Waiting For Buddha
In 29 A.D. Srong-Tsan-Gampo of Yarlung dynasty ascended the throne at Lhasa and the behest of his two queens (one from Nepal and other from China) introduced Buddhism in Tibet. However, it was under his great grandson Khrisong Detson that Tibet became Buddhist. Padma Sambhava, a Tantric Buddhist living in Udayna in North West India, was invited to Tibet in 747 A.D. and it was his association with King Detson that led to the spread of Buddhism in his land. He is today a revered as a saint in Tibetan community and known as Guru Rinpoche, the Precious Gem. This is the story of how it happened.

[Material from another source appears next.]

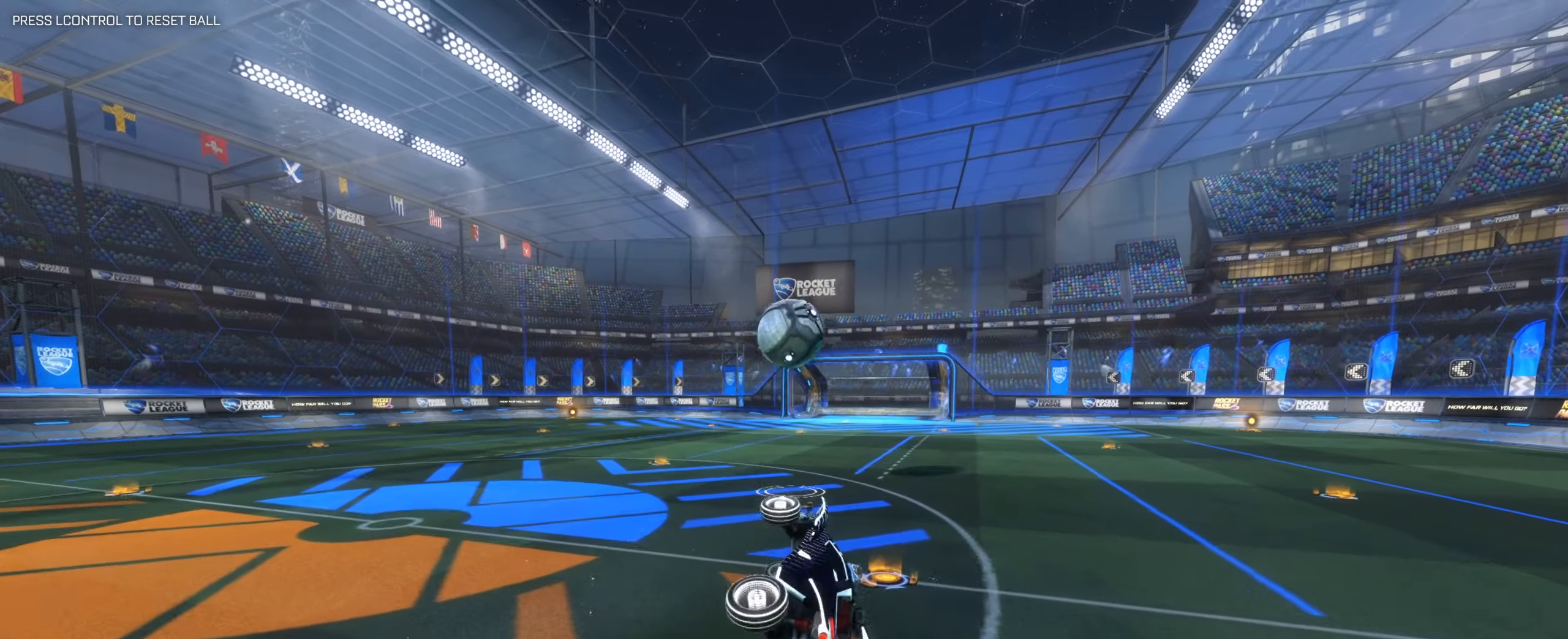
{"keys": ["s", "shift"], "mouse": ["left"], "events": [[317, "s", "down"], [350, "shift", "down"], [383, "q", "up"]]}
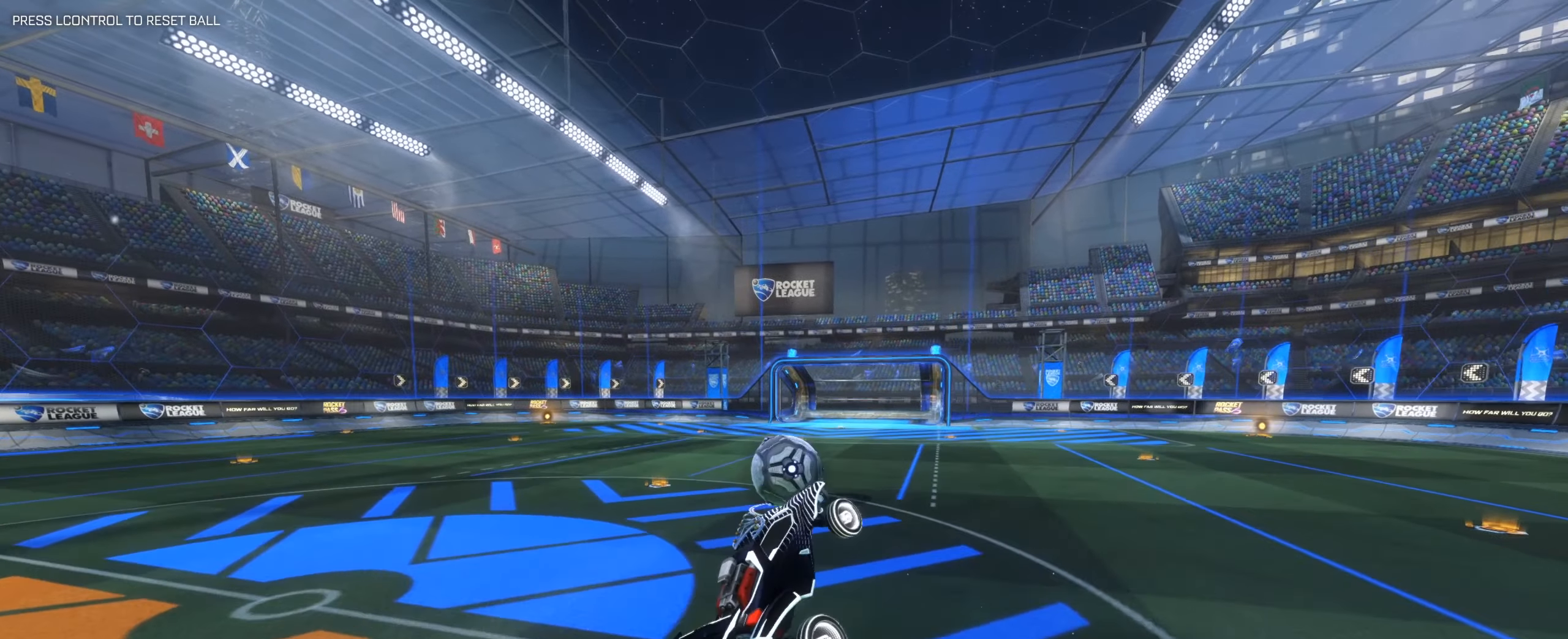
{"keys": [], "mouse": ["left"], "events": [[17, "s", "up"], [183, "a", "down"], [200, "mouse_left", "up"], [267, "shift", "up"], [283, "a", "up"], [283, "mouse_left", "down"]]}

In Lhasa in 751 A.D. there lived a cobbler, Tongstan by name. He had a tiny room in a basement, the one window of which looked out on to the street. Through it one could only see the feet of those who passed by, but Tongstan recognized the people by their boots. He had lived long in the place and had many acquaintances. There was hardly a pair of boots in the neighbourhood that had not been once or twice through his hands, so he often saw his own hand work through the window.
Tongstan had always been a good man, but in his old age he began to think more about his soul and God. While he still worked for a master, his wife had died, leaving him with a three-year-old son. None of his elder children had lived; they had all died in infancy. At first Tongstan thought of sending his little son to his sister in the country, but then he felt sorry to part with the boy, thinking: ‘It would be hard for my little boy to have to grow up in a strange family. I will keep him with me.’
In order to earn more money, Tongstan left his master and began to work on his own. But he had no luck with his child. No sooner had the boy reached an age when he could help his father and be a support, he then he fell ill, and after being laid up for a week with a burning fever, died. Tongstan could no longer hold his remorse and gave way to despair so great an overwhelming that he murmured against God. In his grief he prayed again and again that he too may die, reproaching God for having taken the only son, whom he loved so much, his only son, while he, old as he was, remained alive.
One day, Gyatsho Tshering, an old man from Tongstan’s native village who had become a monk, called in on his way from the Samye monastery. Tongstan opened his heart to him and told him of his sorrow.
‘I no longer even wish to live, holy man,’ he said. ‘All I ask of God is that I may soon die. I am now without any hope in the world.’
The old monk replied: ‘You have no right to say such things, my friends. Birth and death is part of life. So is suffering. You problem is that you wish to live for your own happiness.’
‘What else should one live for?’ asked Tongstan.
‘For Nirvana,’ said the monk. ‘Sorrow, suffering, dissatisfaction, and all other forms of unpleasantness are inherent in life. By giving up our craving for desire, personal gratification and self living, we can attain Nirvana.’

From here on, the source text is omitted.